Op-ed: Tracey: I am proud to be American

Tracey Head
Tracey Head | Tracey Head
By Tracey Head

A member of a chat group that I am a part of recently shared a photo of a white man with love handles standing next to his blonde hoodie-clad wife, wearing a tee-shirt that said, “Support the Country You Live In or Live in the Country You Support.”

I couldn’t agree more with that statement. I share the description of the image of the couple because I, too, am white. I am proud to be white because that is what I am. The blood in my veins is a compilation of countries, including Lebanon, Ireland and Germany. But, my heart is red blooded, true blue All-American.

I write this opinion piece as I am returning from the great state of Florida back to my midwestern roots to be closer to my children. 

Upon returning, I am shocked to see the western suburban political landscape as unrecognizable and even further left than I thought possible. 

Could it be true that we have politicians voting to support Section 8 housing for “equity” in our small communities? Is it possible that these same politicians wear burkas and publicly celebrate Eid-al-Fitr to pander to their “constituents”? Is it true that illegal immigrants receive free tuition to attend college in the state of Illinois paid for by taxpayers, leaving citizens’ parents and legally born children to foot the bill? 

The answer to all of these questions is “yes, yes and yes!”

I don’t know about you, but I am done with identity politics. By singling out certain groups based on economic, religious or minority status, equal treatment under the law is being violated. This special treatment rewards benefits to a select few based on allegedly oppressed/oppressor groups. This premise is in direct conflict with our Founding Fathers’ principles in building America. The types of benefits that are designed to “uplift” these certain groups is state-sponsored discrimination and it’s wrong. And for those of you who don’t understand morality based right and wrong, it’s just plain illegal.

But, politicians thrive in this type of divisive environment. 

What is happening in the western suburbs is an experiment into victimhood. The above policies are not solving poverty or equity. Instead, these policies are politicizing them and siloing these “victims” into a permanent identity faction. This has been tried before in post 1960s US politics, post colonial Africa and the Balkans. It didn’t work then and it won’t work now. However, if power and resources are allocated by group status, the rational strategy is to amplify these specific groups’ grievances and lobby as a bloc. 

Preaching universalism and “there is no hate here” mantras are losing strategies. Promoting solidarity and merit-based systems are winners. Try them, you’ll like them…and so will your constituents.

As voters, we expect those who we elected to govern. With that expectation, governance requires accountability and competency, not opinionated Orwellian groupthink disguised as “policy.” 

When medical schools lower standards for “underrepresented” groups or the FAA prioritizes “diversity” over test scores, lives are lost. That is a real consequence. 

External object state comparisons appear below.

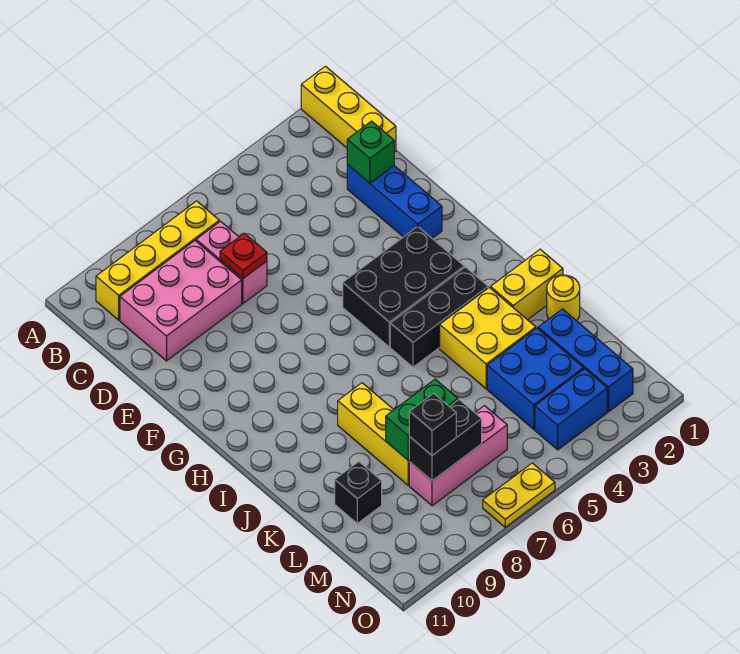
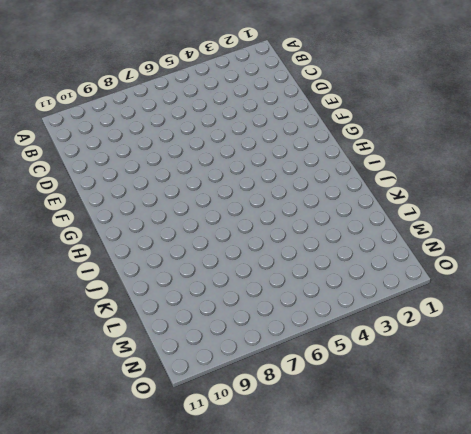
none -> yellow brick A1:C1 level 1
none -> yellow brick B7:B10 level 1
none -> pink brick C7:D7 level 1

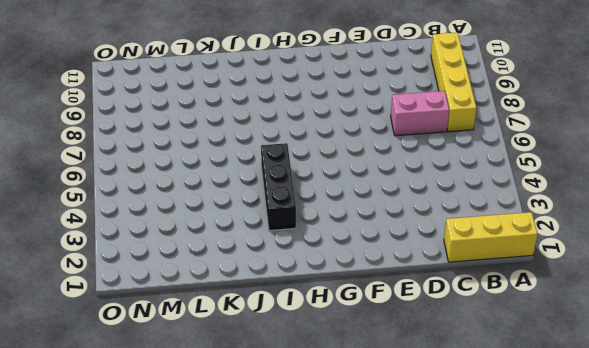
none -> pink brick C8:D10 level 1
none -> blue brick D2:F2 level 1
none -> black brick G3:H5 level 1

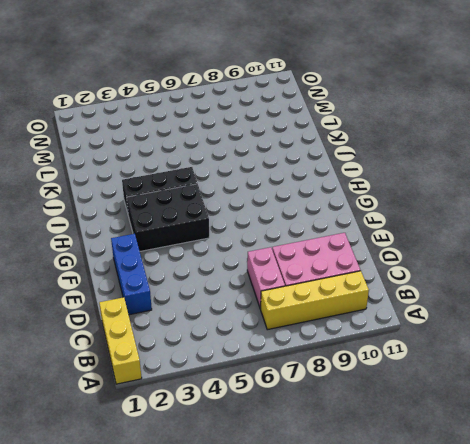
none -> yellow brick J1:J2 level 1
none -> yellow brick J3:K4 level 1
none -> yellow brick J8:L8 level 1

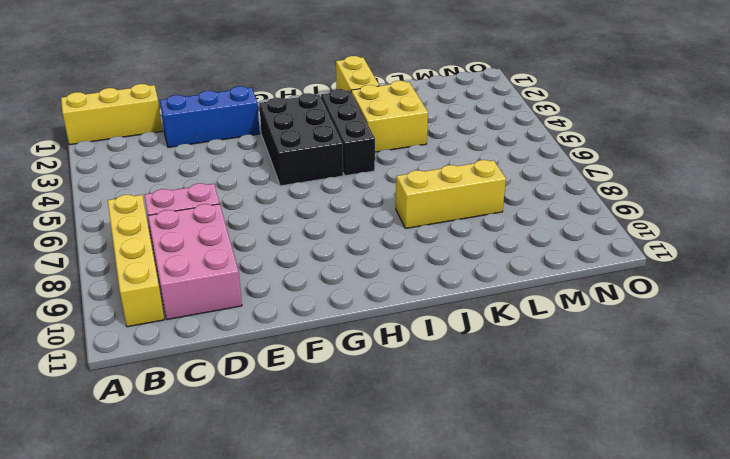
none -> yellow round brick K1 level 1
none -> blue brick L2:N2 level 1
none -> blue brick L3:M4 level 1

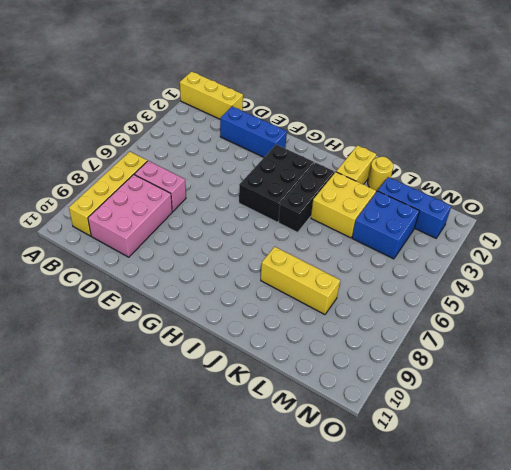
none -> black brick L10 level 1
none -> pink brick M6:M8 level 1
none -> blue brick N3:N4 level 1

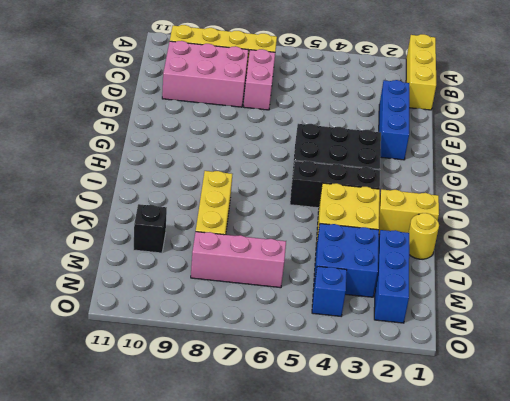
blue brick N4 level 1 -> blue brick N3:N4 level 1
none -> yellow plate O6:O7 level 1
none -> green brick D2 level 2
none -> red plate D7 level 2

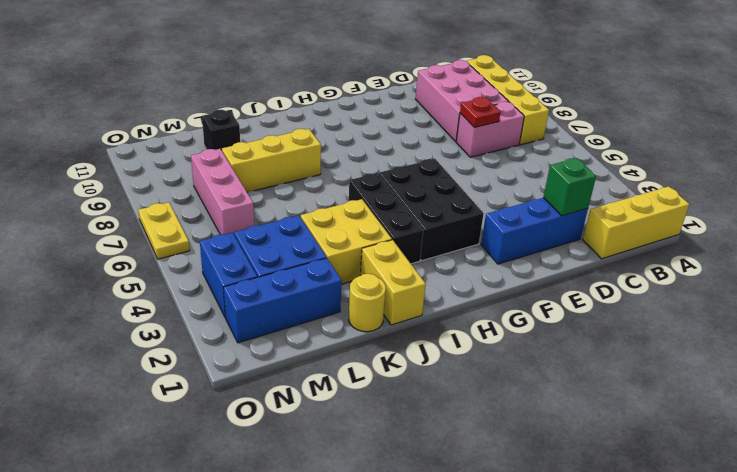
none -> green brick L7:L8 level 2
none -> black brick M7:M8 level 2
none -> black brick M8 level 3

Currently, “policy” debates have become obsolete due to the inability to have a conversation between differing sides. The left has engaged in name calling and public shaming. They do not want to reasonably debate. The result is freedom of speech dies because dissent is reframed as harm to group faction. 

Disagreeing about whether a man can “become” a woman or whether affordable housing assists the needy is couched in negative slurs such as “transphobia,” “white privilege,” “systemic racism,” or worse. 

This is unsustainable in the United States of America.

Every major political experiment in “group think” governance has failed. Cue the historic tragic examples: Soviet nationalities policy, Yugoslav ethnic federalism, South Africa’s apartheid, affirmative action regimes in Malaysia or India to name a few. These experiments produced patronage machines, corruption and stagnation. 

Thinking that a state can engineer equal outcomes without tyranny is flat out denial. Continuing down this path will lead to further decline. The most successful modern polities succeeded by suppressing identity as a political variable and instead focused on neutrality and talent based achievement. 

Injustices happen. That’s life. Not everybody gets a trophy because not everybody deserves one.

It’s time to step up, Illinois. 

Let’s find some new leaders and let’s do it this fall. 

Know your options and know your history. Vote accordingly. Vote American. You’re lucky you still have the right to do so. 

Support the Country You Live in or Live in the Country You Support. Period.

– Tracey Head, 56, is originally from Dunlap, a small village in Peoria County, where she graduated from Dunlap High School in 1988. A first-generation college and law school graduate, she graduated from the University of Illinois in 1992 and later earned her law degree from Valparaiso University School of Law in 1995. A former Cook County litigation attorney, she stepped away from her career to raise her two sons. The family lived in Chicago before settling in Clarendon Hills in 2004. During the COVID-19 pandemic, they relocated to Jupiter, Fla., to support their youngest son’s in-person schooling and are now transitioning back to Hinsdale while maintaining their Florida home.